Shit, now she was going to run away.

“Thanks for the advice,” he rushed out.

“Yeah, sure,” she answered, already turning to head toward the original Doremus mailbox that had been attached to a lamppost at the end of their walkway for over a hundred years.

“So are you up for the job?” he asked before she could get her back to him.

She stopped. “What job?”

“Like I said, I need six sessions of PT. And you seem…capable.”

Then before she could start shaking her head, he reminded her, “You said you wanted to pay me back for the car. Do this and we’re even.”

Now she turned all the way back around. “Six sessions of PT isn’t worth a car,” she informed him.

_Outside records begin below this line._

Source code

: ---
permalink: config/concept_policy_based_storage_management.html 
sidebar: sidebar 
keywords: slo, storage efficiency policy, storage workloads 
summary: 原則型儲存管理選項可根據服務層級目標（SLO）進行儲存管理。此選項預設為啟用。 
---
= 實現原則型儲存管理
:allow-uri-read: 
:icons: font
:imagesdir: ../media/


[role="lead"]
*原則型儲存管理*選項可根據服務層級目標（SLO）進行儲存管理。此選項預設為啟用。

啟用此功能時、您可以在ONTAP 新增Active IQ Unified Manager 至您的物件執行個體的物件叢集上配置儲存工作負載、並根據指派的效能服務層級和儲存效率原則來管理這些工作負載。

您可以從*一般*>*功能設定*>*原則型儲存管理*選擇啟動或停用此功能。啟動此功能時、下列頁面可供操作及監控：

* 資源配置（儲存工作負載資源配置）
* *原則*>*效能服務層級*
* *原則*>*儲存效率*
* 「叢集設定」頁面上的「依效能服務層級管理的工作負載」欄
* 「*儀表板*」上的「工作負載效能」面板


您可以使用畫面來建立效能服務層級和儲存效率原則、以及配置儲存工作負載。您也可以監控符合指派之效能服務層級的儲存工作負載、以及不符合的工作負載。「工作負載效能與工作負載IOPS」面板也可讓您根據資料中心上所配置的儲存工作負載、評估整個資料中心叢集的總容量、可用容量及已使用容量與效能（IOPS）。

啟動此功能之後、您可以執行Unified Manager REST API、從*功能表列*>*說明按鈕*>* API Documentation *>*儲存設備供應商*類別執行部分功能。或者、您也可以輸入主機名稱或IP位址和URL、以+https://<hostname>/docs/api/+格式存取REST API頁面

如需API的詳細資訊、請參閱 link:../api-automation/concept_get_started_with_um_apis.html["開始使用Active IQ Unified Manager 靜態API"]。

He shrugged his shoulders over his crutches. “So you say. But I got this campaign coming up, and I don’t need voters knowing I’m having problems with my gimp leg. Voters like their vets well adjusted, you see. All fixed up, with no rusty hinges, know what I mean? So I’ve got to be discreet about my therapy. And if I was paying a PT out of pocket for the sessions…”

“It still wouldn’t cost as much as a car,” she finished, still shaking her head.

“But it would be close, right? Plus, you won’t have to deal with any insurance paperwork. Win-win, right?”

A small smile appeared on her lips and Sawyer felt like he’d finally completed some kind of important mission. Making Willa Harper smile—for some reason, that made his heart hum with triumph.

“I don’t love paperwork,” she admitted. “But still the rest of that money…”

“Could be considered a bonus for your discretion.”

“I’d be discreet anyway. It isn’t right to go around telling your patients’ business.”

He wondered if she knew how cute she looked when she got all self-righteous. “So that means you’re taking the job?”

Another inner-battle broke out across her face. And this time, Sawyer helped his side along by pointing out, “If you don’t do it, I’m just going to outsource the job to my old friend, Jack Daniels.”